Abstract Details

Title Neuromyelitis Optica Spectrum Disorder Presenting as Symmetric, Bilateral Cranial Nerve Palsies

Topic Autoimmune Neurology

Presentation(s) P1 - Poster Session 1 (12:00 PM-1:00 PM)

Poster/Presentation
Number 15-008

Objective NA

Background Neuromyelitis Optica Spectrum Disorder (NMOSD) is an autoimmune antibody mediated astrocytopathy characterized by frequent relapses and accumulation of disability. Several core clinical syndromes have been identified including bilateral optic neuritis, longitudinally extensive transverse myelitis, and brainstem syndromes. We describe a case of AQP-4 positive NMOSD presenting with symmetric, bilateral CN IX, X, and XII palsies.

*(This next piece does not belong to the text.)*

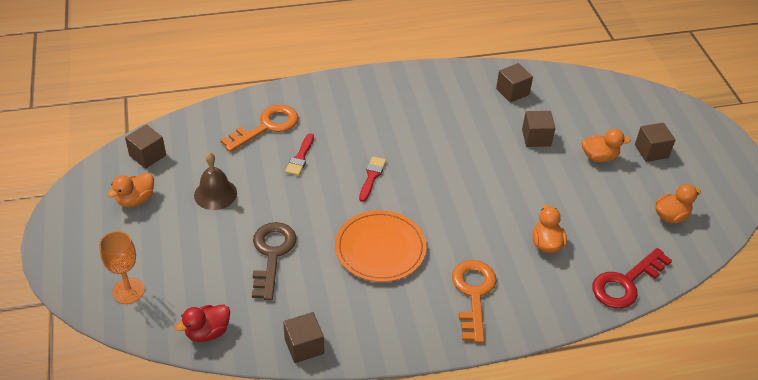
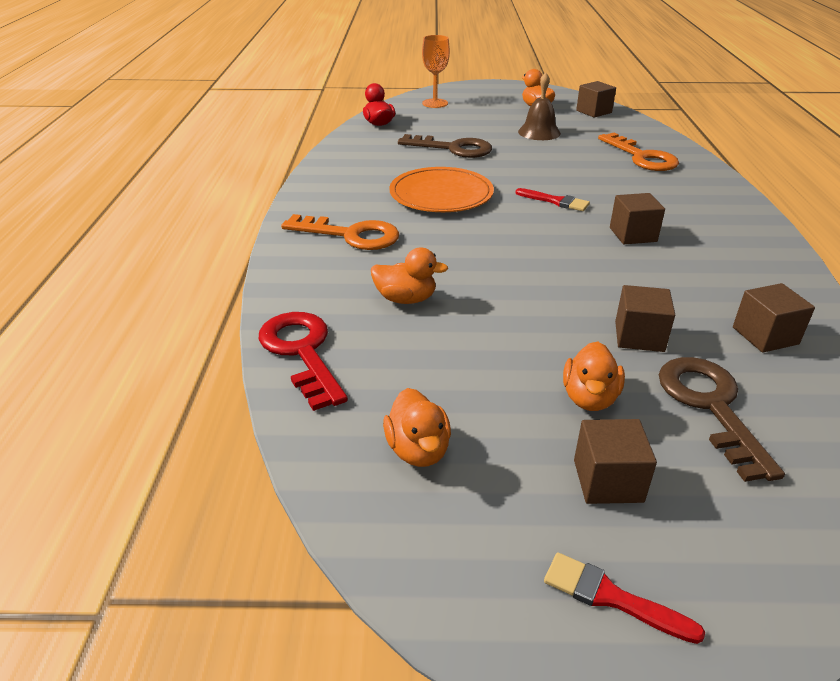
camera: 105 degrees right, 10 degrees down
brown cube [283,312,324,363] -> brown cube moved to [610,193,665,244]
red brush [285,133,314,176] -> red brush moved to [544,552,705,644]
none -> brown key [658,357,785,482]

Design/Methods A 19-year-old African American female presented with several days of nausea, vomiting, and progressive dysarthria and dysphagia. She was evaluated twice in the preceding week, with initial symptoms attributed to a gastrointestinal illness. Her symptoms progressed precipitously, prompting re-evaluation for hypersalivation and dysarthria with shortness of breath. Neurologic examination depicted bilateral CN IX, X, and XII palsies. She was admitted for further evaluation, where a contrasted MRI of the brain and cervical spinal cord demonstrated T2 hyperintensity at the dorsal cervicomedullary junction with homogenous contrast enhancement. CSF was notable for lymphocytic pleocytosis and mildly elevated IgG index (0.66). She required intubation for airway protection due to excessive secretions. Serum AQP-4 antibody resulted on day three of admission (positive titer 1:80). She underwent a five-day course of pulse intravenous methylprednisolone (IVMP), followed by six sessions of plasma exchange (PLEX). While repeat MRI on hospital day 20 demonstrated resolution of contrast enhancement, the patient was unable to be weaned from the ventilator. She ultimately underwent tracheostomy and gastric feeding tube placement prior to discharge.

Results NA

Conclusions We present a case of symmetric, bilateral CN IX, X, and XII palsies causing severe isolated dysarthria and dysphagia as the presenting symptom of AQP-4 positive NMOSD. While the presence of multiple cranial nerve palsies in neurologic conditions is not uncommon, symmetric involvement in demyelinating diseases is not well reported. NMOSD should remain high on the differential for patients presenting with lower brainstem cranial nerve palsies to guide early, aggressive treatment.

Authors/Disclosures
Alise K. Carlson, MD (Cleveland Clinic) PRESENTER	Dr. Carlson has received research support from Biogen (fellowship grant 16696-P-FEL).
Ahmad Mahadeen, MD (University of Mississippi Medical Center)	Dr. Mahadeen has nothing to disclose.
Catherine Hassett, MD	Dr. Hassett has nothing to disclose.
A. Blake Buletko, MD (Cleveland Clinic)	Dr. Buletko has nothing to disclose.